Największym wrogiem Janusza Radgowskiego na drogach Słowacji – poza narastającym zmęczeniem – jest wiatr, który chwilami wieje mu raz z boku, innym razem prosto w twarz. Na szczęście nasz maratończyk podczas swej wyprawy „Każdy ma swój Mount Everest” może liczyć na wsparcie wielu życzliwych ludzi.

Cieszę się, spotykając na trasie tak wielu wspaniałych ludzi, którzy mają otwarte serca – mówi Janusz Radgowski. – Swoją miłością i życzliwością rozwalacie system.

Etap 34., który rozpoczął się w miejscowości Senec, a skończył w Hlohovcu, liczył 47 kilometrów. Janusz wystartował spod Hotelu „Zatoka”, w którym spędził noc dzięki wsparciu ambasady RP w Bratysławie. Zapowiadał się ciepły dzień, a temperatura miała sięgać 27 stopni w cieniu. Okazało się jednak, że nasz maratończyk zmagał się nie tyle z temperaturą, co z ostrym, bocznym wiatrem. W Trnavie zatrzymał się pod drzewkiem, które podobno słucha składanych przy nim próśb. A gdy ruszył w dalszą drogę, musiał zmagać się z wiatrem wiejącym mu prosto w twarz. W końcu jednak zdołał dotrzeć do mety etapu.

Kolejny, 35. odcinek, ze startem w Hlohovcu i metą w Beckovie, liczył aż 50 kilometrów. Janusz ruszył na trasę, mając za sobą noc, która upłynęła pod znakiem bólu mięśni. Na szczęście rano prawie wszystko było już w porządku… – Wiatr i tym razem chciał pokazać, że ma coś do powiedzenia, wiejąc prosto w oczy – mówi nasz maratończyk. – Mijając miejscowość za miejscowością, nie chciałem myśleć o bólu, ale przeć do przodu. A widok kwitnącego rzepaku przypominał mi o Polsce, dzięki czemu zapominałem o zmęczeniu.

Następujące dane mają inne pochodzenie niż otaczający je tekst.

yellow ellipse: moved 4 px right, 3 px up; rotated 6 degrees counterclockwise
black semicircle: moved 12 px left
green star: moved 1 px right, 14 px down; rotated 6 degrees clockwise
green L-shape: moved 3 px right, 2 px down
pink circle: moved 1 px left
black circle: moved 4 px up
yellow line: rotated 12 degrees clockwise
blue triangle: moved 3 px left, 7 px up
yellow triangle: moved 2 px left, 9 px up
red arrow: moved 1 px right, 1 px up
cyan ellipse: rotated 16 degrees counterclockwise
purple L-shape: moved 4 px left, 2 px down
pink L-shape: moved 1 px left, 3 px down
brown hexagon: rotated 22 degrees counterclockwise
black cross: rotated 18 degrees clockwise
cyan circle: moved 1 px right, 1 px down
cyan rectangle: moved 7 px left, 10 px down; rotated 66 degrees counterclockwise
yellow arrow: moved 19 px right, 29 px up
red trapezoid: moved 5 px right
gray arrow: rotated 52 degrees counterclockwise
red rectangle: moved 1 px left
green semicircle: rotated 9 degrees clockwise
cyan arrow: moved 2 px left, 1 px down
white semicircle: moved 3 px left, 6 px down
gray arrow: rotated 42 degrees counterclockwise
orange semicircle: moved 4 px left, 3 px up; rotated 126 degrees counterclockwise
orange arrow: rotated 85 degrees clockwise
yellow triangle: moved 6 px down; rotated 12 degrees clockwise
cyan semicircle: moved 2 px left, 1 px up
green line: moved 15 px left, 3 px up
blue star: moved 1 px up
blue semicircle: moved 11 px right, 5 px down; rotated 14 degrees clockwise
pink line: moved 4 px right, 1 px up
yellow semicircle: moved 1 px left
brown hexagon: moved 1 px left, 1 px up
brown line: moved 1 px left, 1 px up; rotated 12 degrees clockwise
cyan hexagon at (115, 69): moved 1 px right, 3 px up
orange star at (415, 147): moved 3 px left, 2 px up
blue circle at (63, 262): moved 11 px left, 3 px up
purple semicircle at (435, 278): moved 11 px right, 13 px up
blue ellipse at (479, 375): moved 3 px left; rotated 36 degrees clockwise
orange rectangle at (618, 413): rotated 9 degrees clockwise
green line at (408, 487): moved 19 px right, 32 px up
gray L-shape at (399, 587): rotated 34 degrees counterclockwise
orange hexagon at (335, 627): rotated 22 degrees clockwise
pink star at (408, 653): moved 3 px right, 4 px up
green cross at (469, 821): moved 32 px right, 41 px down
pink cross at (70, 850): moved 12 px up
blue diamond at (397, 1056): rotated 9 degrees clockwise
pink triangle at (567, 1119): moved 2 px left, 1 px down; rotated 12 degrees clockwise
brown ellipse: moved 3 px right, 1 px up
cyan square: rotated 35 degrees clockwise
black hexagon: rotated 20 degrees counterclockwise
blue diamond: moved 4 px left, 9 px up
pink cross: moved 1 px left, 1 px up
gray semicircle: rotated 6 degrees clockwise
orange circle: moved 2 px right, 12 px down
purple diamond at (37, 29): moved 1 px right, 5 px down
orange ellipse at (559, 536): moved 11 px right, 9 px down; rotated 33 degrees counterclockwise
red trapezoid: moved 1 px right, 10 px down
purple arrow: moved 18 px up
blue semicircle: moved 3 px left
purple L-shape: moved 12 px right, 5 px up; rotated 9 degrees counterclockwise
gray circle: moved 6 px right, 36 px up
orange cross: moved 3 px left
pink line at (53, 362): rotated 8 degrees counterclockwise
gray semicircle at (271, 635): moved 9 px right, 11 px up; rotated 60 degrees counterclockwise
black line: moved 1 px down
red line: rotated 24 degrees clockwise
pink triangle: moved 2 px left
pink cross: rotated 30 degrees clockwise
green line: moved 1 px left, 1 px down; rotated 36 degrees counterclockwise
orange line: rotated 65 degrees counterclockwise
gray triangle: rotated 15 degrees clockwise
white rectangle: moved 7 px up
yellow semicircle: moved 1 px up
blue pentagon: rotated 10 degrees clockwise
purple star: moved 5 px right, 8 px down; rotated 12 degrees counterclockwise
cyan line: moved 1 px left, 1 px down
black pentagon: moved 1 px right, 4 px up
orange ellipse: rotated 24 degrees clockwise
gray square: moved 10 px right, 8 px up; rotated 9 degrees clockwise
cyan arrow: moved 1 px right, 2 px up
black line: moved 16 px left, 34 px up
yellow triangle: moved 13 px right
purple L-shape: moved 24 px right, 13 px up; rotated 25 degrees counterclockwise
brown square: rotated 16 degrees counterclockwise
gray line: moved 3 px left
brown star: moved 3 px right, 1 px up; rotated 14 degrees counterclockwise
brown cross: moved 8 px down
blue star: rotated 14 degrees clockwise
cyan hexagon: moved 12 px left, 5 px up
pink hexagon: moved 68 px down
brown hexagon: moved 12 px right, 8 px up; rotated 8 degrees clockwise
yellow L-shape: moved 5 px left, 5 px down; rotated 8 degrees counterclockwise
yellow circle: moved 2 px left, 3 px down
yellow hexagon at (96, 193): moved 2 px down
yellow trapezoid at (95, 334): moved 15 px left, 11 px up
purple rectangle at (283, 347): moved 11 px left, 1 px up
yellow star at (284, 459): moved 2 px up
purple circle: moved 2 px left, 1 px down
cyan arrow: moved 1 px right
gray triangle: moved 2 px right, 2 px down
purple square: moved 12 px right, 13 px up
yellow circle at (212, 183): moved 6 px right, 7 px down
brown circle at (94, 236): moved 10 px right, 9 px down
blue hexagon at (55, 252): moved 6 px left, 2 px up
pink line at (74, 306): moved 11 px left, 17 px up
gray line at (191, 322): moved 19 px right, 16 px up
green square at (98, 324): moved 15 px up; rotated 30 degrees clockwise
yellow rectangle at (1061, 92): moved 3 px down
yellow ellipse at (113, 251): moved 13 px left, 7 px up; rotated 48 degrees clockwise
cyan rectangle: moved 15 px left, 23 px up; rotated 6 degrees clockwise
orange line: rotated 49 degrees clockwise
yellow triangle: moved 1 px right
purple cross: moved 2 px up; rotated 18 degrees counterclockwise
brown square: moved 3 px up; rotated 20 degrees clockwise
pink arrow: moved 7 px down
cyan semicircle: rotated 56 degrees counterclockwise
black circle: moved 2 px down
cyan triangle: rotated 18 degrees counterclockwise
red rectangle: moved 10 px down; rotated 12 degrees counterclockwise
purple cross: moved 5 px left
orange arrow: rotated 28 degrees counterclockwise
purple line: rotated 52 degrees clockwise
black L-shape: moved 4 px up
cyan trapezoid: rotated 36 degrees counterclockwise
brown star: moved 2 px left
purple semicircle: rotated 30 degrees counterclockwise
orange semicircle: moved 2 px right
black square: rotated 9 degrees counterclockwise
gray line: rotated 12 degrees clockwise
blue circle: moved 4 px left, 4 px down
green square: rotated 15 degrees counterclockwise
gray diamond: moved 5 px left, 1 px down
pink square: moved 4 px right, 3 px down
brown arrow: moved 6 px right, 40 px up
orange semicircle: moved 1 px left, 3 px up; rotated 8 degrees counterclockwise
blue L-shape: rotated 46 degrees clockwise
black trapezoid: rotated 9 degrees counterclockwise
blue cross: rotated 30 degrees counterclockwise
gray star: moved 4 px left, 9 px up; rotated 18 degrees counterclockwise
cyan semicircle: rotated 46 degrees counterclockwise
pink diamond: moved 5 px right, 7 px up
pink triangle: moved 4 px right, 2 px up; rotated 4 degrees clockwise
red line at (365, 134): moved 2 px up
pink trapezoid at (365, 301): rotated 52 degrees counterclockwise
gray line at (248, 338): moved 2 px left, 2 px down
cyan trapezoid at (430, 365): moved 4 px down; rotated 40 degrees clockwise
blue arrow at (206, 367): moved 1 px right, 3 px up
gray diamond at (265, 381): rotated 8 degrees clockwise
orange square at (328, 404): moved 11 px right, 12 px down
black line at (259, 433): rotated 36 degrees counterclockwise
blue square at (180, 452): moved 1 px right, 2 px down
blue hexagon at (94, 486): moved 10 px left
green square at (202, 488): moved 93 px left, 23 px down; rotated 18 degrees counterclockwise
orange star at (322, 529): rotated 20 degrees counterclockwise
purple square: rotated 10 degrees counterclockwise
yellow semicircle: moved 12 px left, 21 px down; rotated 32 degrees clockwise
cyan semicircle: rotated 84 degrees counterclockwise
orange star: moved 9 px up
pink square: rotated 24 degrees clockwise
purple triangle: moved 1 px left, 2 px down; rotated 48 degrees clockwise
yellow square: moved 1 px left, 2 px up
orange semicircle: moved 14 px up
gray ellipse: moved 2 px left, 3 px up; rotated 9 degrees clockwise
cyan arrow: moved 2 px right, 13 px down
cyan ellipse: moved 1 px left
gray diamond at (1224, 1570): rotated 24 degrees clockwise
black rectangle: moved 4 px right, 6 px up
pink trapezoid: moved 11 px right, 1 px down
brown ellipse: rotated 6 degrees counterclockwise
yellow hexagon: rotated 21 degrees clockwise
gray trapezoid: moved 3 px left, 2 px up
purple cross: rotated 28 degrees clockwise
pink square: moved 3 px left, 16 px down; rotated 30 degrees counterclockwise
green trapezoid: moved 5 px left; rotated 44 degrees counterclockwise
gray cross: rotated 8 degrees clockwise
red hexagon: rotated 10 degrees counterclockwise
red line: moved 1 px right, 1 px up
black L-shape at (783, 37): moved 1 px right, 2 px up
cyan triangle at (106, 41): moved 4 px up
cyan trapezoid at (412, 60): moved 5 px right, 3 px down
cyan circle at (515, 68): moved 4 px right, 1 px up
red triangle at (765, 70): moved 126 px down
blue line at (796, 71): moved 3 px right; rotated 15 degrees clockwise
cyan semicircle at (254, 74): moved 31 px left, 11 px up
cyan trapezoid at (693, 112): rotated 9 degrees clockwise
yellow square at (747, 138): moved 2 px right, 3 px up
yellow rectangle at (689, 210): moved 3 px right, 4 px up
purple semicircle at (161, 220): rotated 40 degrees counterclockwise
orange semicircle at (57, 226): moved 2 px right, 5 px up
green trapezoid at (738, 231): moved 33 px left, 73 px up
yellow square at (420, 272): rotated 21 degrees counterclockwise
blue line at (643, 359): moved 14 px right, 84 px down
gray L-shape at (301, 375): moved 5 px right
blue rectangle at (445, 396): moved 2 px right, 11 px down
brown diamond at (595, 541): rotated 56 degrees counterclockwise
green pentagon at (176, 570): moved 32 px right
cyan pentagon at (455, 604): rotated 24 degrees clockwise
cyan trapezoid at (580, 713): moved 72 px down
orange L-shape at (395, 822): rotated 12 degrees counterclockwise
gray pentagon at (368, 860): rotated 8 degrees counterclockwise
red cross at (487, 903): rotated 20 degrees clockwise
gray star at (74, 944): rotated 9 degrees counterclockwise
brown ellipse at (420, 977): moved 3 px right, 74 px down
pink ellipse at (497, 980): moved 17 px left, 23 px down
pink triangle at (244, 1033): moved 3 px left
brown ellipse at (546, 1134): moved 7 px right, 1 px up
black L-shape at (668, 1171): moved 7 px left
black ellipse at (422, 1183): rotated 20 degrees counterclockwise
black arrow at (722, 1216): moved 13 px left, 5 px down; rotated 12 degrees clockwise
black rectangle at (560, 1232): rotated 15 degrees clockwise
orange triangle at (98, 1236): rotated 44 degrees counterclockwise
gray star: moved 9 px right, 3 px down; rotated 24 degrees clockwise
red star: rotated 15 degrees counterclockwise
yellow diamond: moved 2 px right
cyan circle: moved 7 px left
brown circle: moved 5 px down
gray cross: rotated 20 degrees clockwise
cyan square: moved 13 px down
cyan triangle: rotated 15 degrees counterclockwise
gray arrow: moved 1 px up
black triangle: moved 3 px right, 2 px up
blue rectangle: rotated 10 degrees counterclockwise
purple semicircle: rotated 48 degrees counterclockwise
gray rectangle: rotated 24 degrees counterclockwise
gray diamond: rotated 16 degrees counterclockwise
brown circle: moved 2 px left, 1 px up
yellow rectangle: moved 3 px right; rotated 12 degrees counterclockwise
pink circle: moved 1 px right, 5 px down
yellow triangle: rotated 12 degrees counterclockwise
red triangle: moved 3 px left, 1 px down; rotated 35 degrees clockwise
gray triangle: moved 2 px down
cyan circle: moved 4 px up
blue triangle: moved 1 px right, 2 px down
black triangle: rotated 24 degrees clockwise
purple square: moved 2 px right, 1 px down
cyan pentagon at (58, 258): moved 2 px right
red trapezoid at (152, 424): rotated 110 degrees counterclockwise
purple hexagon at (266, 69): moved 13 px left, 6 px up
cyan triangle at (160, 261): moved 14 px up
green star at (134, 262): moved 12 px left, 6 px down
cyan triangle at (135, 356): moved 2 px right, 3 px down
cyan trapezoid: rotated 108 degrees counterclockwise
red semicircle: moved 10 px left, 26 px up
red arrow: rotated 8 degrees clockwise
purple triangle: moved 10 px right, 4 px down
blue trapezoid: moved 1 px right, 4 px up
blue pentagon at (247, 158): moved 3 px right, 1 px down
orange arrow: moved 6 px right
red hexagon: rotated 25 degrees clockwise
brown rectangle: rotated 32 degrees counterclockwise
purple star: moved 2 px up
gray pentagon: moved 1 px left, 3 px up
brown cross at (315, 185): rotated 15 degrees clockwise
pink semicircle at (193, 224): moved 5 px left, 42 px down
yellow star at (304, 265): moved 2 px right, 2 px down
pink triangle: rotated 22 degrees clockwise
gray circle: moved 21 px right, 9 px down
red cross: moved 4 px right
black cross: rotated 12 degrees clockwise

Przed startem do 51-kilometrowego etapu Beckov-Beluša Janusz Radgowski spotkał się z miejscową młodzieżą, która koniecznie chciała poznać szczegóły jego wyprawy i dowiedzieć się czegoś o Klaudusi Kamińskiej. Kiedy w Trencinie okazało się, że na Słowacji też jest Polonia, były chwile wzruszeń i trudnych do ukrycia emocji. A przed metą – to, co Janusz lubi najbardziej, czyli kolejne spotkanie z grupą kolarzy.